Colby Raha

Personal information
- Nationality: America
- Born: August 30, 1994 (age 31) Palmdale, California, U.S.

Sport
- Sport: Freestyle Motocross, BMX
- Event(s): X Games, Nitro World Games

Medal record
Competition
| Gold medal – first place | X-Games Summer 2023 | MTX QuarterPipe High Air |
| Gold medal – first place | X-Games Summer 2022 | MTX QuarterPipe High Air |
| Gold medal – first place | X-Games Summer 2021 | MTX QuarterPipe High Air |
| Gold medal – first place | World of X-Games 2020 | Real Moto |
| Gold medal – first place | World of X-Games 2019 | Real Moto |
| Gold medal – first place | X-Games Minneapolis 2017 | MTX QuarterPipe High Air |
| Gold medal – first place | Nitro World Games 2018 | QuarterPipe |
| Silver medal – second place | X-Games Summer 2024 | MTX QuarterPipe High Air |
| Silver medal – second place | X Games Minneapolis 2018 | MTX QuarterPipe High Air |
| Silver medal – second place | Nitro World Games 2019 | QuarterPipe |
| Bronze medal – third place | X-Games Minneapolis 2019 | MTX Step Up |
| Bronze medal – third place | X-Games Minneapolis 2019 | MTX QuarterPipe High Air |
| Bronze medal – third place | World of X-Games 2018 | Real Moto |
| Bronze medal – third place | X-Games Minneapolis 2018 | MTX Step Up |

= Colby Raha =

Motocross and X Games competitor

Colby Raha (born August 30, 1994) is an X Games and motocross competitor. Raha entered X-Games Minneapolis 2017 as a relatively unknown rider but has quickly become one of the most accomplished freestyle riders, racking up several X Games Medals since his debut. Raha is known for his big air, blending his unique BMX background into his FMX tricks, and has gained popularity on social media for performing street stunts with a dirt bike. In the 2020 Real Moto X Games he became the world's first athlete to grind a rail on a full-Sized motorcycle.

+ + + +

**Work task 1:**
Answer these questions about the Colby Raha profile.
(a) In what city was Colby Raha born?
(b) In which event did he win gold at the Nitro World Games 2018?
(c) What was he the world's first athlete to do in the 2020 Real Moto X Games?
**Work task 2:**
Write the next part of the Colby Raha profile, starting after its final sentence.

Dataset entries

+ + + +

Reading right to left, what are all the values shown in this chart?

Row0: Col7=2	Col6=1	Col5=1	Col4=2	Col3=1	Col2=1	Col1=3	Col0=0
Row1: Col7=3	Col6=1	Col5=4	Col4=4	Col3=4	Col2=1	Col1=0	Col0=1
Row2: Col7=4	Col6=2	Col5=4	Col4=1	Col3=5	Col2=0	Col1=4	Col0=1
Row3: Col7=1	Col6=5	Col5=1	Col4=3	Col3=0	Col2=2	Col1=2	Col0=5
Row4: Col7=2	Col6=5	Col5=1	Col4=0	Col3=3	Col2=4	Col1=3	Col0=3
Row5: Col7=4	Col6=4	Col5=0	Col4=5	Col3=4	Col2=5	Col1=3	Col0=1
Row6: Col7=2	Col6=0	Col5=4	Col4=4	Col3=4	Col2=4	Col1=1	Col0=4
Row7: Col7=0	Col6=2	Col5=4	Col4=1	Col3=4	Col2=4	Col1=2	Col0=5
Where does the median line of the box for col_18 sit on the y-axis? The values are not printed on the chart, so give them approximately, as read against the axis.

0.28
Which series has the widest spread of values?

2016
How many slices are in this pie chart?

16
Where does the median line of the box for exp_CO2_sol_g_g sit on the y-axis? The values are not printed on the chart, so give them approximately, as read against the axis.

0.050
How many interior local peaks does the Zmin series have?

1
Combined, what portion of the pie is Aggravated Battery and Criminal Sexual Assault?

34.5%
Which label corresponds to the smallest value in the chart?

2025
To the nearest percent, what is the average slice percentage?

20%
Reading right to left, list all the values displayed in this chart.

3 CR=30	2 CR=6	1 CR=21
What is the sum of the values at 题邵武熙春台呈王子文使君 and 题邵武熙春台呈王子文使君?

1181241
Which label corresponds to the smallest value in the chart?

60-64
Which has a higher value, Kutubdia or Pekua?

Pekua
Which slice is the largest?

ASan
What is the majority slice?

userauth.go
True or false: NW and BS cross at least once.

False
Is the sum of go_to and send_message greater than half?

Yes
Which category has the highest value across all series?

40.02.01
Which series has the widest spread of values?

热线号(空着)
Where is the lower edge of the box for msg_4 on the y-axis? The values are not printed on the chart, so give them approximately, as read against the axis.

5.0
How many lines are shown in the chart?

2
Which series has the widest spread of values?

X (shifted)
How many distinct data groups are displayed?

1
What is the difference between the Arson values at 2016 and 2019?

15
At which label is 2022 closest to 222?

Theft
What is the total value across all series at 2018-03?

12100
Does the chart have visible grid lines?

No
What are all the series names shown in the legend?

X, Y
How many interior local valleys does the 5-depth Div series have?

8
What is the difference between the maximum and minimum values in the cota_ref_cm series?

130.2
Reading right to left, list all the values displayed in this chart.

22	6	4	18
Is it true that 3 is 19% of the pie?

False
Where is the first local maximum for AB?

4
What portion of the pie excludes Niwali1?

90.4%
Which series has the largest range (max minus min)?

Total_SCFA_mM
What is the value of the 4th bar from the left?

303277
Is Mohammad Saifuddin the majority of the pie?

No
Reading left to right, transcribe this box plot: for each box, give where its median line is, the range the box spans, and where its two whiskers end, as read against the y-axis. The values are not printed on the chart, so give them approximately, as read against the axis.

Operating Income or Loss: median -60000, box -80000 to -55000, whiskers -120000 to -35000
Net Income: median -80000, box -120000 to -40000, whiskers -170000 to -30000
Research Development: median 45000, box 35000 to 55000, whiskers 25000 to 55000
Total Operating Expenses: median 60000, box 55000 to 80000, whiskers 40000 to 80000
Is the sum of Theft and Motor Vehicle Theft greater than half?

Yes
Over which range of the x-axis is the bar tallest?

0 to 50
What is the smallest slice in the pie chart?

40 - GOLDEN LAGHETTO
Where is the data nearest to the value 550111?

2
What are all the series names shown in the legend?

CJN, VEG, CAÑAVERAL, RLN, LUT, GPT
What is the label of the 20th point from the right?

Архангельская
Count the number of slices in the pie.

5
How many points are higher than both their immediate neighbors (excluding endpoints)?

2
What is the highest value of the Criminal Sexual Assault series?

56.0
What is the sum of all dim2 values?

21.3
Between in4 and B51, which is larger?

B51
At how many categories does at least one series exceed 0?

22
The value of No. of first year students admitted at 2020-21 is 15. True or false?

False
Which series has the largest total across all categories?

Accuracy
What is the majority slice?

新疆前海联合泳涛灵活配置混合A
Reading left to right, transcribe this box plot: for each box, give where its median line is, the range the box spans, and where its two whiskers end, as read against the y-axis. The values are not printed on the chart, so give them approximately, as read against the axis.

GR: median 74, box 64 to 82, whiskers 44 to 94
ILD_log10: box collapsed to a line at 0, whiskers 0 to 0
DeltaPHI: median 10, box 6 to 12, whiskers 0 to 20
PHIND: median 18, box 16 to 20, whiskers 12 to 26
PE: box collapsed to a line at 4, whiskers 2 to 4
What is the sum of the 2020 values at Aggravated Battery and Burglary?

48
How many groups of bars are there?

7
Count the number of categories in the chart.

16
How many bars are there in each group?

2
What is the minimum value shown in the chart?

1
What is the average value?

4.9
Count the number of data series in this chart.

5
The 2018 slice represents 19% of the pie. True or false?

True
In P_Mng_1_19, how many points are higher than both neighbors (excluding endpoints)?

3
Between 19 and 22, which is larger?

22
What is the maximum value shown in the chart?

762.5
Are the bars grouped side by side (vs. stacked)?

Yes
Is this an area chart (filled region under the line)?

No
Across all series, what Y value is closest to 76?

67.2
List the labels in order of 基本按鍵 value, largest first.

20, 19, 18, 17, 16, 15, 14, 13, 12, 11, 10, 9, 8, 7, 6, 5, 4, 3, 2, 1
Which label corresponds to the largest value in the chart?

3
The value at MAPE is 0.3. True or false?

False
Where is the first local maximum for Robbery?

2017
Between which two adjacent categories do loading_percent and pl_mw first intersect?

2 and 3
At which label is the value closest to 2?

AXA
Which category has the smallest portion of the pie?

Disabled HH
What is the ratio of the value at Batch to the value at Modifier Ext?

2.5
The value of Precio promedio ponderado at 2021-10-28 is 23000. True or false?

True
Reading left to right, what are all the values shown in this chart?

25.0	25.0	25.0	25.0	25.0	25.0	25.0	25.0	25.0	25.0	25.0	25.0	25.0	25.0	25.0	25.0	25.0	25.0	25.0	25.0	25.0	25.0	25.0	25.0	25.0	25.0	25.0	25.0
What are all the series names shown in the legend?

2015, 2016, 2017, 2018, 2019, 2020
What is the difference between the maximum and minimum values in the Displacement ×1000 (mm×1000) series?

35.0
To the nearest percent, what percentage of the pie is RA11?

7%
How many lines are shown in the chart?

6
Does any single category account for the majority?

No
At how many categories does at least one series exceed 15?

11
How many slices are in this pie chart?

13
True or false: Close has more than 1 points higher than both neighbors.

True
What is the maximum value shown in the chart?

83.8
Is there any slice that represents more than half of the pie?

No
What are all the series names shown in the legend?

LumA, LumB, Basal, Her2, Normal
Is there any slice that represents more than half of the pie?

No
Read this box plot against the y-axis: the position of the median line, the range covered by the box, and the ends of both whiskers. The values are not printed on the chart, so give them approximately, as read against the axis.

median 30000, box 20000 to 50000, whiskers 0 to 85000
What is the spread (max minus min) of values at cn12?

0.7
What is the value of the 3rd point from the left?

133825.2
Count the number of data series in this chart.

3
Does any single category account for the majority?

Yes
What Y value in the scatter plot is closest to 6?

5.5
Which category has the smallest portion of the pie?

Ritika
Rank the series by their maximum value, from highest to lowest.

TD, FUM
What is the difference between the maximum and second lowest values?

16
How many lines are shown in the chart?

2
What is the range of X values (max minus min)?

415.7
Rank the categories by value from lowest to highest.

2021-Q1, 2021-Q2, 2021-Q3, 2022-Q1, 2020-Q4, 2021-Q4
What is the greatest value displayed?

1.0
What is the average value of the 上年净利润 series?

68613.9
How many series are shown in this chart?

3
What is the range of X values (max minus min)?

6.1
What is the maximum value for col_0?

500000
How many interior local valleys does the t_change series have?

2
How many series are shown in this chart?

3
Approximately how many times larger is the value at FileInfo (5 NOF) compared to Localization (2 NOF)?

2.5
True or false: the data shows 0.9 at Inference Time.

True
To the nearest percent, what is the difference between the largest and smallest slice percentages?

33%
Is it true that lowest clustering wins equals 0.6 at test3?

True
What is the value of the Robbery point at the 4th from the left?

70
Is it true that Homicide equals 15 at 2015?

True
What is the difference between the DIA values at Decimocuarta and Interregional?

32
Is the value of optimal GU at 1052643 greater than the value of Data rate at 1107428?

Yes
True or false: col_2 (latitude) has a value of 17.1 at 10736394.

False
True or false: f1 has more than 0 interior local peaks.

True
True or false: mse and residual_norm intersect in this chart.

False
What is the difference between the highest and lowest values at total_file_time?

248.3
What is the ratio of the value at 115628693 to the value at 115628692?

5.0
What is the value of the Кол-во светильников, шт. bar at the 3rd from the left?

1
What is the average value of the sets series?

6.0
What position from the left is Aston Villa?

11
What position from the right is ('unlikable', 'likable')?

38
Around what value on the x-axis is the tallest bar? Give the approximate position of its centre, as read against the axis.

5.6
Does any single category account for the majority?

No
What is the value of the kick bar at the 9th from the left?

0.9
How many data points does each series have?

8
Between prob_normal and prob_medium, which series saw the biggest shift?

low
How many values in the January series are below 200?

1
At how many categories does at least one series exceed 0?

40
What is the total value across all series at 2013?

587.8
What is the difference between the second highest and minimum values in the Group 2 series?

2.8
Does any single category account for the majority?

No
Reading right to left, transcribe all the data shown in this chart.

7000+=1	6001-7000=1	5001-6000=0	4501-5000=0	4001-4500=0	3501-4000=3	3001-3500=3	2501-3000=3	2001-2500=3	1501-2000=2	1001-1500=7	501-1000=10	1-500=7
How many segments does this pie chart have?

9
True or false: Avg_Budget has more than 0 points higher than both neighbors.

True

+ + + +

**Task result 1:**
(a) Palmdale, California, U.S.
(b) QuarterPipe
(c) Grind a rail on a full-sized motorcycle

**Task result 2:**
Raha grew up in Palmdale, Los Angeles with a background in amateur motocross racing. As a minicycle rider he made the AMA Amateur National Motocross Championship four times, but gave up riding at the age of 14. During this time he dedicated himself to BMX and landed his first support sponsor from Standard Byke Co. At the age of 16, Colby Raha got into a serious car accident running into a telephone pole which almost cost him his life. The accident resulted in a DUI along with serious injuries that temporarily took him out of riding. Two years later, Raha worked a construction job to pay for a new motorcycle and ride again.

==Competition history==
As an unknown he claimed gold in walk-off fashion in QuarterPipe High Air at Minneapolis 2017.

Raha received his first gold in 2017 at X-Games Minneapolis 2017 QuarterPipe High Air. In 2018, Raha would win three medals in the X-Games which included a silver in QuarterPipe High Air, and two bronze medals; one in Step Up and the other in Real Moto. In 2018, Raha would also win the inaugural quarterpipe event for Nitro World Games. The following year he would go on to win his first Real Moto competition. In 2020, Raha won back to back Real Moto Gold's his clip went viral with over 1.5 million views to date, along with winning a moment of the year from X-Games for the first recorded rail grind on a dirt bike. He has received a total of nine X Games medals.